Rond zijn twintigste verjaardag stopt Crockford zijn werkzaamheden in de viswinkel. Hij wordt professioneel gokker. Bij de paardenraces en bokswedstrijden kennen ze hem inmiddels. En hij is een graag geziene gast in de kleine gokclubs in het centrum van Londen.
Hoewel, graag gezien? Hij speelt het liefst Cribbage. Dat is een kansspel waarbij, zoals bij poker, een goede speler met enige behendigheid bijna altijd een slechtere kan verslaan. Crawford is zo’n speler. Met zijn rekenkundige vaardigheid en mensenkennis wint hij regelmatig flinke sommen.

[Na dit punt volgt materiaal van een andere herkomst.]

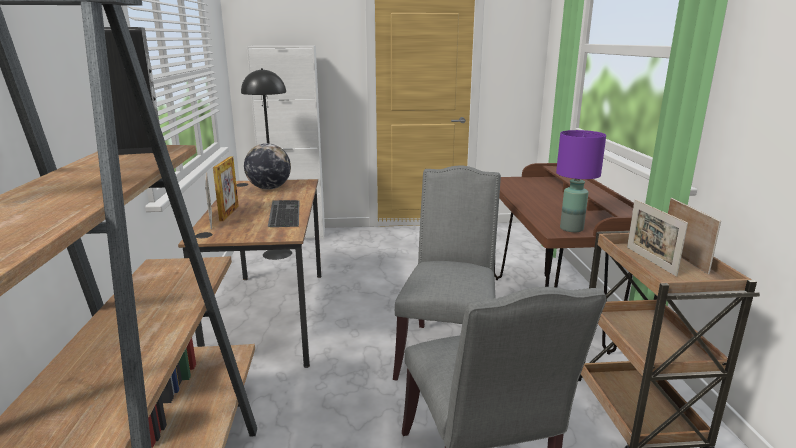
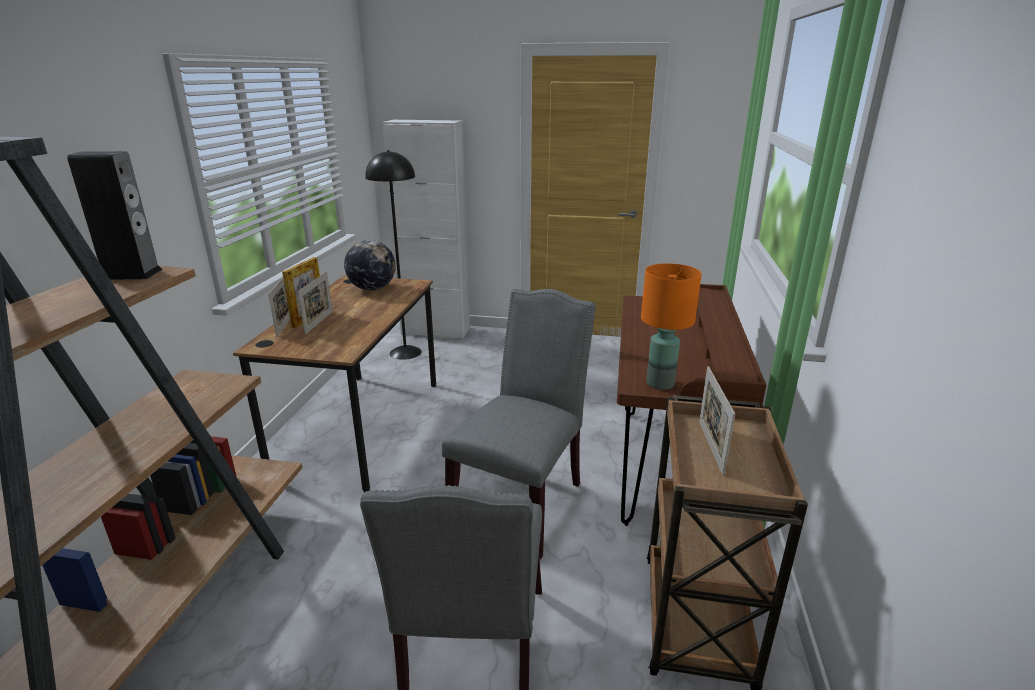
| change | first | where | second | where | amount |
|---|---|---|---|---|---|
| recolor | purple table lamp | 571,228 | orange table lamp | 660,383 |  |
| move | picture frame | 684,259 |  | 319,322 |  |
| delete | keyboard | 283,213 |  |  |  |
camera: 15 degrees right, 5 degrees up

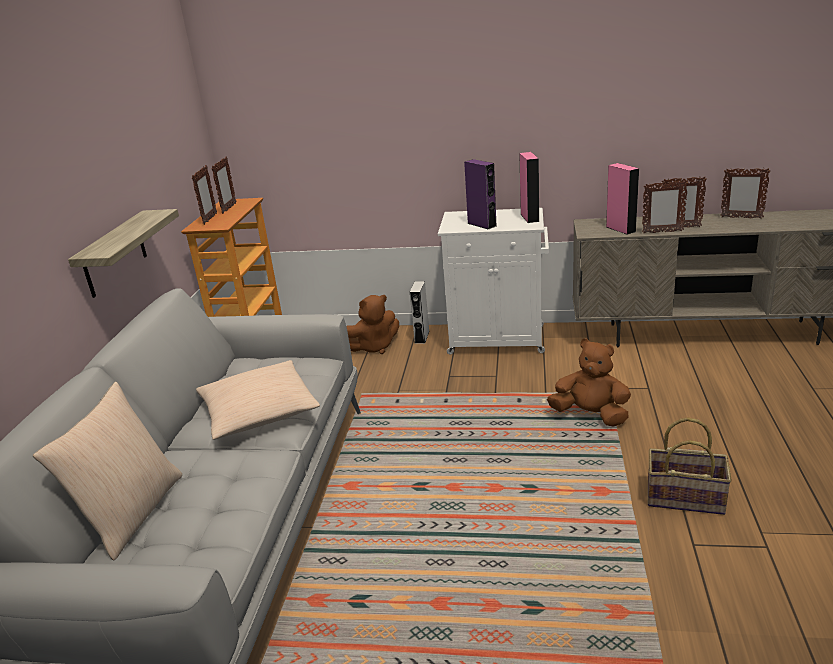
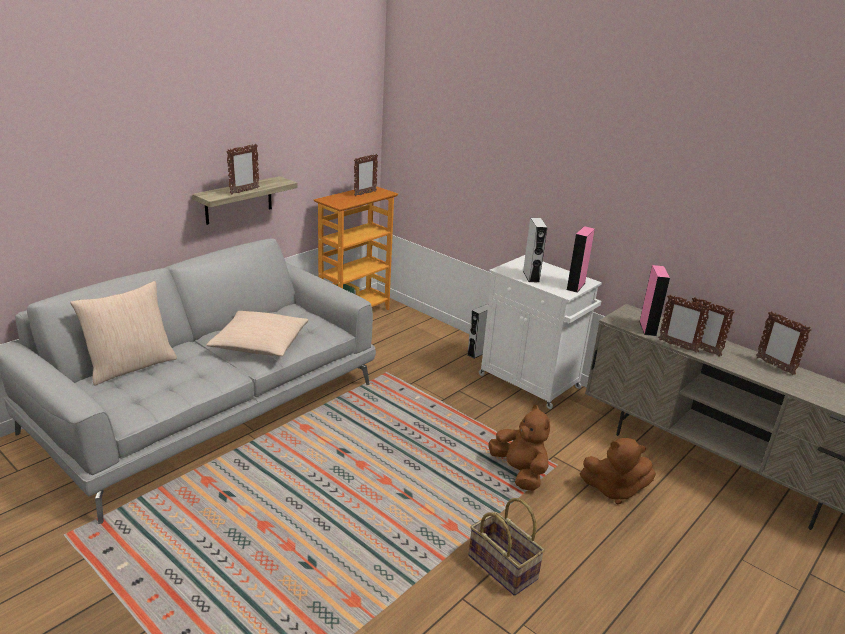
| change | first | where | second | where | amount |
|---|---|---|---|---|---|
| recolor | purple speaker | 482,224 | grey speaker | 531,276 |  |
| move | picture frame | 210,219 |  | 244,191 |  |
| move | brown plush toy | 374,347 |  | 614,490 |  |
camera: 30 degrees right, 0 degrees up

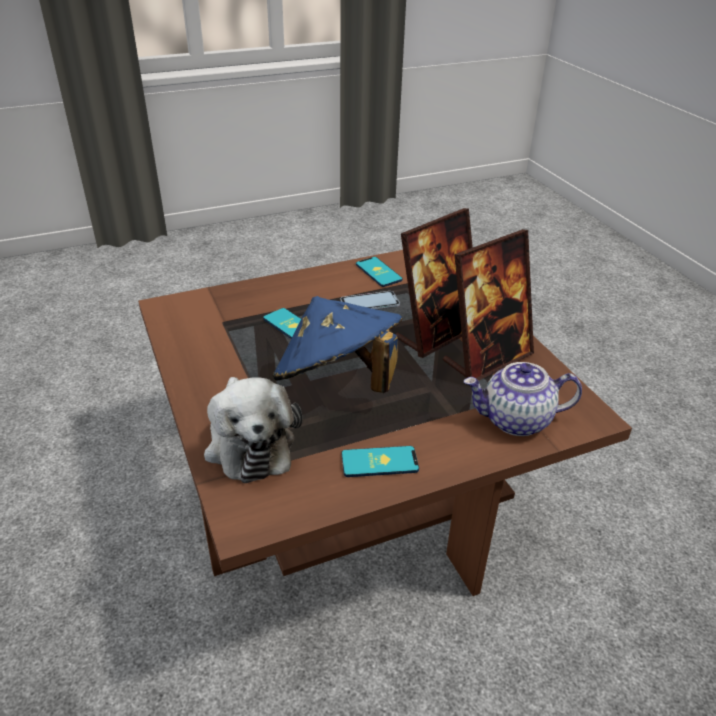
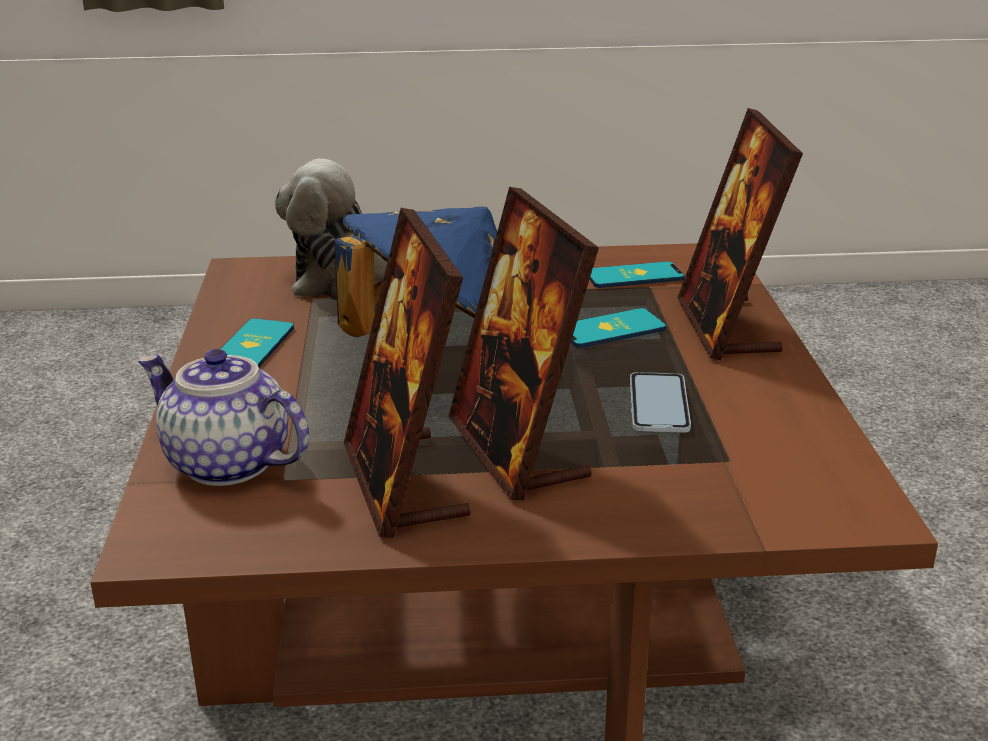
| change | first | where | second | where | amount |
|---|---|---|---|---|---|
| move | phone | 378,272 |  | 634,276 |  |
| rotate | teapot | 515,420 |  | 226,463 | 75 degrees counterclockwise |
| insert |  |  | picture frame | 727,327 |  |
camera: 110 degrees right, 10 degrees down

Crockford ambieert de clubs waar om grotere bedragen wordt gespeeld. Maar het duurt lang voor hij voldoende kapitaal heeft verzameld. Hij is halverwege de twintig als hij de stap maakt naar de rijke, modieuze omgeving rond Piccadilly.
Een gevarieerde mix van mensen bezoekt daar de trendy clubs. Het zijn mannen uit respectabele Engelse families, handelaren en fabrikanten, leden van de society clubs in de omgeving en anderen die van een spelletje houden. En een voormalig visboer met geld is hier ook geen probleem, ook al zouden velen hem buiten de club negeren.
William Crockford in 1928 getekend door Thomas Rowlandson
Crockford is van gemiddelde grootte. Hij loopt enigszins kreupel door een lichte verlamming. Zijn gezichtsuitdrukking is zeker niet intelligent en komt daardoor niet overeen met de vaardigheden waarmee hij zich onderscheidt in gokkringen.
Integendeel, William Crockford heeft soms zelfs iets van een idioot. Dat maakt ongetwijfeld indruk op mensen die hem niet kennen, die daardoor een zeer onjuiste inschatting maken over zijn spelkwaliteiten.
Van de cafés, bokswedstrijden en races, waar hij eerder speelde, kent Crockford het valsspelen en de corrupte manieren. In de zogenaamd respectabele clubs waar hij nu komt, ziet hij dat het allemaal nog geraffineerder kan. Crockford speelt en hij observeert.
Hij ziet dat al het personeel een eigen taak heeft, dat er regels zijn, die even gemakkelijk weer worden aangepast en dat er veiligheidssystemen zijn opgezet. Kortom, alle mogelijkheden worden door de eigenaren gebruikt om een speler van zijn geld te scheiden.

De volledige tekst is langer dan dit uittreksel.